Graphs Groups and Games

Graphs Groups and Games

The work of John von Neumann and Oskar Morgensten from 1944 is usually considered the start of mathematical game theory. It builds on earlier work, especially of von Neumann in particular the elegant mini-max theorem of Neumann: let P^m be the space of probability vectors in $mathbb R^m$ and let f(x,y) be a bilinear form f(x,y) = x \cdot A y, where A is a m \times n matrix. Then \max_{x \in P^m} \min_{y \in P^n} f(x,y) = \min_{y \in P^n} \max_{x \in P^m}  f(x,y). John Nash used the Brouwer fixed point theorem to prove it by defining a continuous map on the compact contractible set $mathbb P^n \times P^m$. Game theory has become rich in the hands of von Neumann but there is a prize to be payed. The axiom systems one can find in the book of 1944 is complicated. It is seen to the right.

It turns out that if one wants to study single player puzzles like the 15 puzzle or the Rubik cube or two player games that are commonly known like checkers or chess, one can go much earlier than 1944. It was Zermelo who first formulated a result that is now known as Zermelo’s theorem. It was done in 1913. (see picture to the left).

The theorem needed some clarifications to be solid but unlike von Neumann, the axiomatic setting is a bit vague.

In a project of Math 91r this semester we looked at a more geometric and more elementary approach.
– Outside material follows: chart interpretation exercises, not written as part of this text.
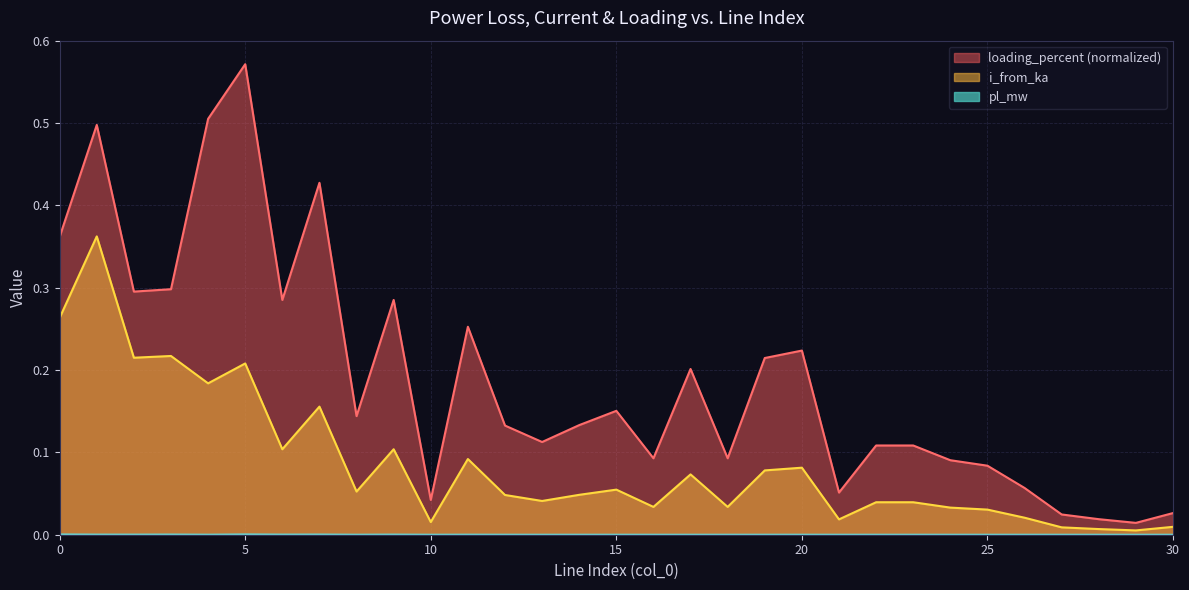

Is it true that pl_mw equals 0.0 at 29?

True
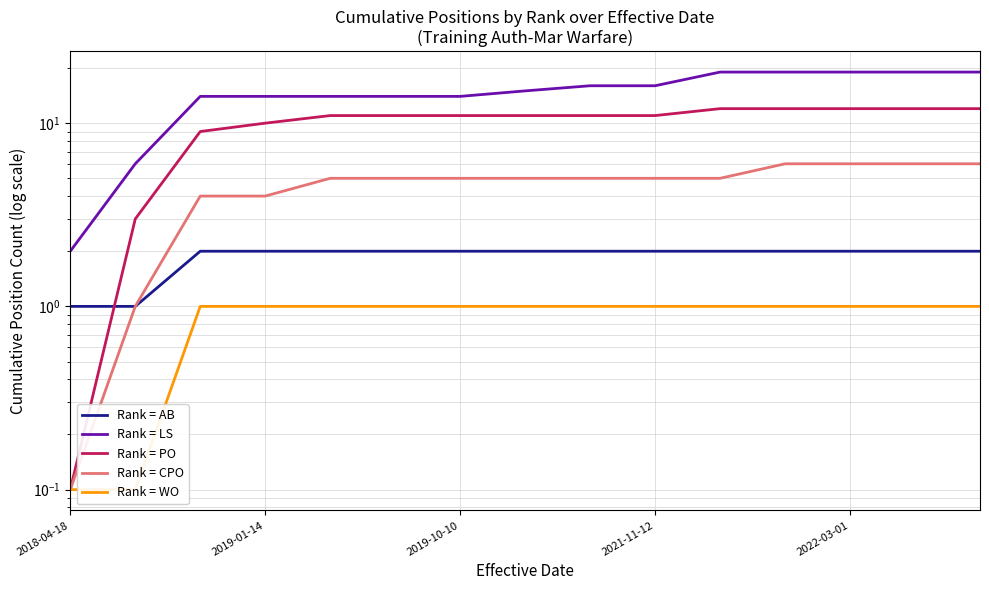

What is the difference between the maximum and second lowest values in the Rank = LS series?

13.0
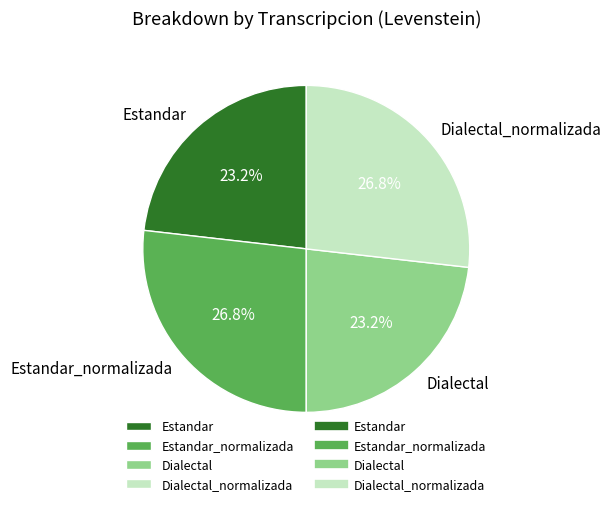

What percentage is the Dialectal slice, to the nearest percent?

23%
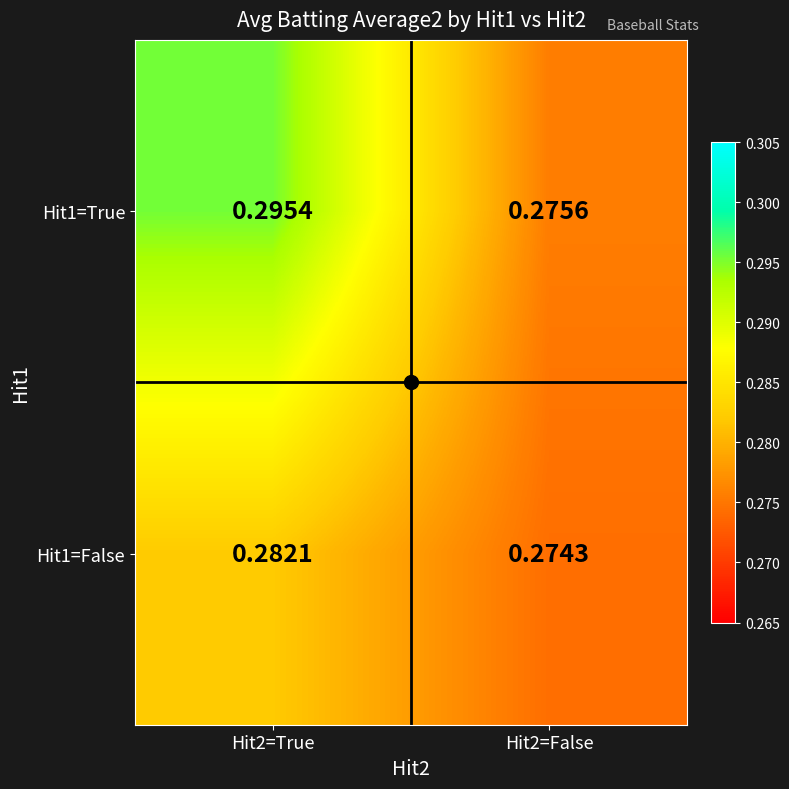

Which series has the largest total across all categories?

Hit1=True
For Combinatorial games, a graph theoretical axiomatic foundation makes sense as everything is finite. Both in one person as well as two person games, we can look at finite simple directed graphs in such a way that for two player games the Theorem of Zermelo is almost a tautology. We were mostly interested in god numbers for such games. In the case of single player games this is a maximin problem, in the case of a two player game it is a minimax problem. But these minimax and maximin problems are finite and have little to do with the theorem of von Neumann mentioned above. The maximin variational problem is a fancy way to call the diameter of the graph: it is the maximum over all minimal distances between two points in the graph. In the two player game, it is the minimum over all maxima of strategies. A strategy is a subgraph. The definition is done in such a way that a “chess in 3 moves” means “god number=3”. In our project Math 91r, we computed various god numbers.